One of the quiet assumptions that breaks first when agents move from demos to production is that the agent should run as the human user.
It feels natural: the human opened the laptop, the human owns the repo, the human has the API key. Why give the agent its own credentials? Why route its traffic through its own session? Why log its actions separately?
The answer is the same in every incident we have seen locally: the agent and the human have different risk profiles, different lifetimes, and different blast radii. Reusing the human's session collapses those differences and makes the audit trail unusable.
Three failure modes that show up fast.
1. Scope creep is invisible when the agent inherits the user's OAuth token. A local coding agent asked to open a small PR inherits every scope the human's GitHub or Google session has. A pull request turns into a repo write, a repo write turns into an org-level action, and none of it shows up as the agent. It shows up as the user, at 3am, from an unfamiliar IP. If the agent had its own session with a scoped token, the scope ceiling would have been visible at the point of request, not after the fact.
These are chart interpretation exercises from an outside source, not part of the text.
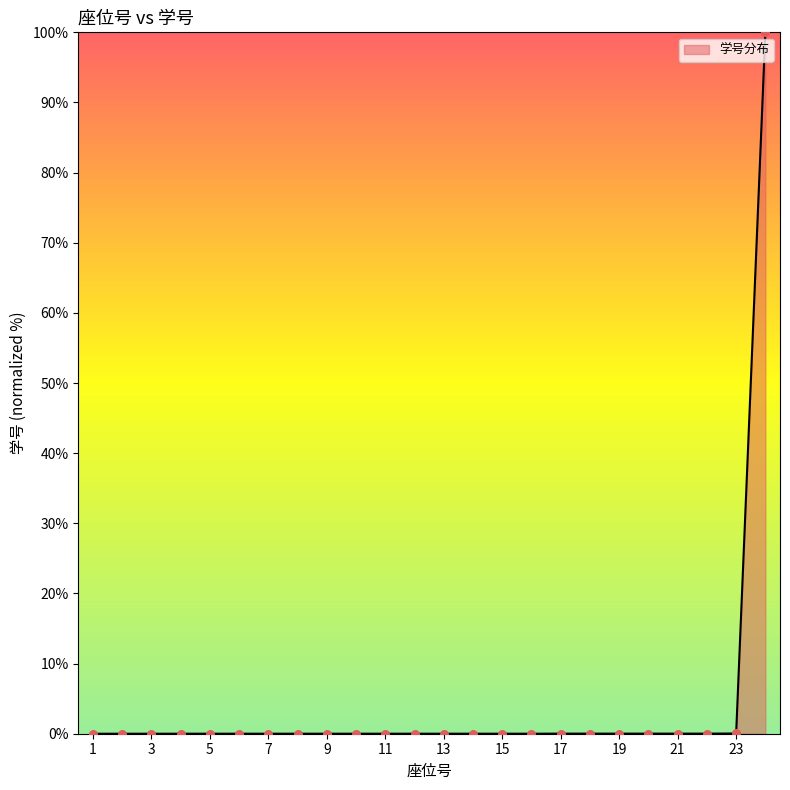

What is the greatest value displayed?

100.0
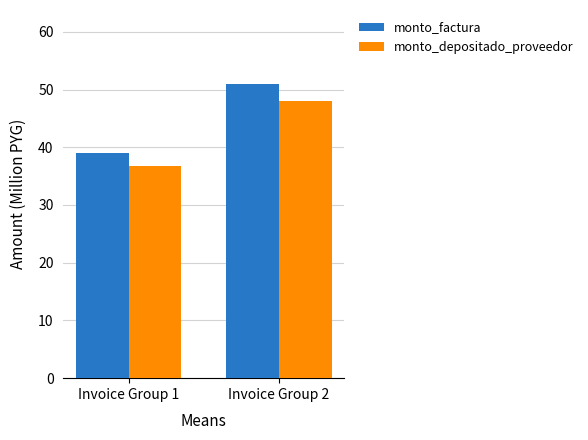

The monto_depositado_proveedor series shows 82.0 at Invoice Group 2. True or false?

False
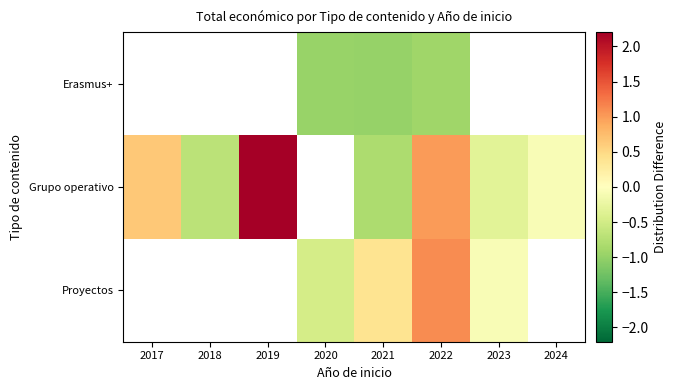

Which label corresponds to the smallest value in the chart?

2021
2. Revocation is impossible. If you discover the agent did something wrong, you have two choices: rotate every credential the human uses (which logs them out of their browser, their email, their cloud console), or leave the credential in place because the human needs to keep working. Neither is good. A separate agent identity can be revoked without touching the human, and the rotation event itself becomes a receipt.
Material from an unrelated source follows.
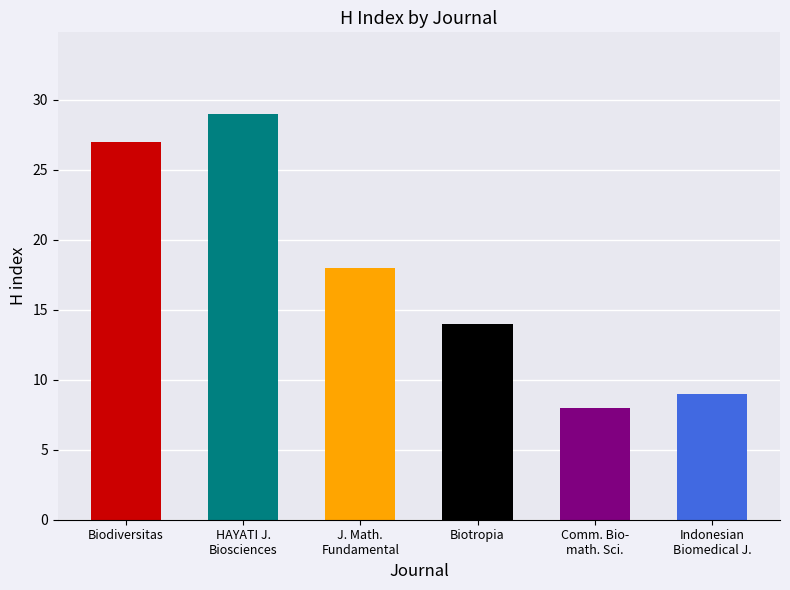

What is the value of the 2nd bar from the left?

29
3. Receipts collapse into noise. When the agent's MCP calls, browser navigations, and shell commands are mixed into the human's session log, the log stops being a usable operator artifact. A reviewer cannot answer what did the agent do in run 42, because the run is interleaved with the human's own actions, and vice versa. A separate session gives every run its own contiguous trail, and that trail is the unit of accountability.
The pattern we keep landing on is the same one we wrote up in the local-control-plane posts: give the agent its own credential, its own scope object, its own session identity, and its own receipt stream. The human's session stays clean and revocable; the agent's session is the unit of audit and the unit of revocation. They meet at a small, explicit boundary, usually the tool call, where policy, scope, and approval decisions are made.
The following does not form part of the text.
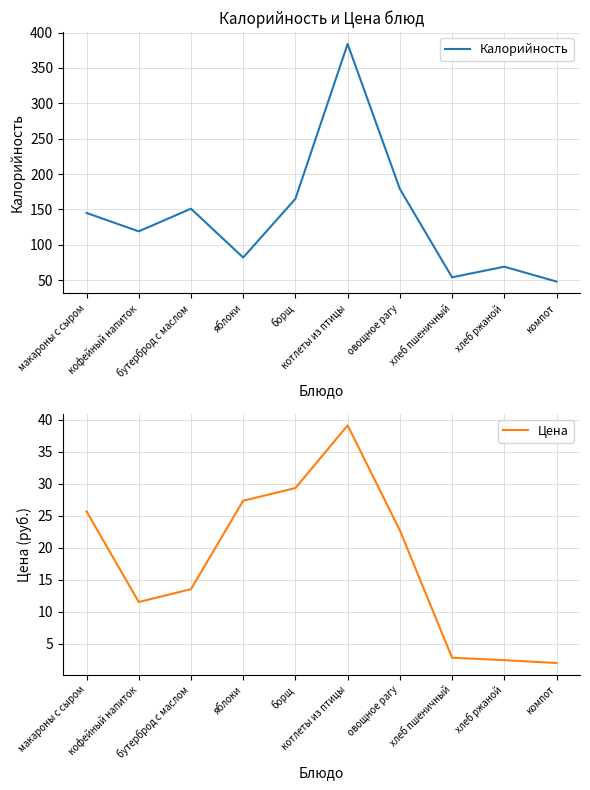

At which category does Цена reach its first local valley?

кофейный напиток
A practical starting point if you are not ready to fork credentials yet: at least give the agent a separate user profile in your browser, a separate service-account key for any cloud API it touches, and a separate log stream keyed to the agent run id. The blast radius drops immediately, and the audit trail becomes usable for the first time.
The interesting design question we are still iterating on is where the identity boundary lives for multi-agent runs. When an orchestrator spawns sub-agents, do you mint a new session per sub-agent, or do you keep one session and tag actions with the sub-agent id? We are leaning toward per-sub-agent session for anything that touches a tool, and a shared session only for the orchestrator's own planning loop. Curious what others are doing.
Disclosure: this post is from Armorer Labs, the team building Armorer (a local control plane for AI agents) and Armorer Guard (a Rust scanner that runs policy at the tool-call boundary). The patterns above are what we use internally for our own agent runs.